> **TASK**
Reproduce every line of the records below, character for character.

INPUT section start

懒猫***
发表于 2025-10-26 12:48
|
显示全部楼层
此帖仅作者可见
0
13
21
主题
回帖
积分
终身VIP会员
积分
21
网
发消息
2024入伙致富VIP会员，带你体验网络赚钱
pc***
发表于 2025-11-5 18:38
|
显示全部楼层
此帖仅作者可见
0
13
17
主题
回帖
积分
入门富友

INPUT section end

> **WRITTEN RESPONSE**
懒猫***
发表于 2025-10-26 12:48
|
显示全部楼层
此帖仅作者可见
0
13
21
主题
回帖
积分
终身VIP会员
积分
21
网
发消息
2024入伙致富VIP会员，带你体验网络赚钱
pc***
发表于 2025-11-5 18:38
|
显示全部楼层
此帖仅作者可见
0
13
17
主题
回帖
积分
入门富友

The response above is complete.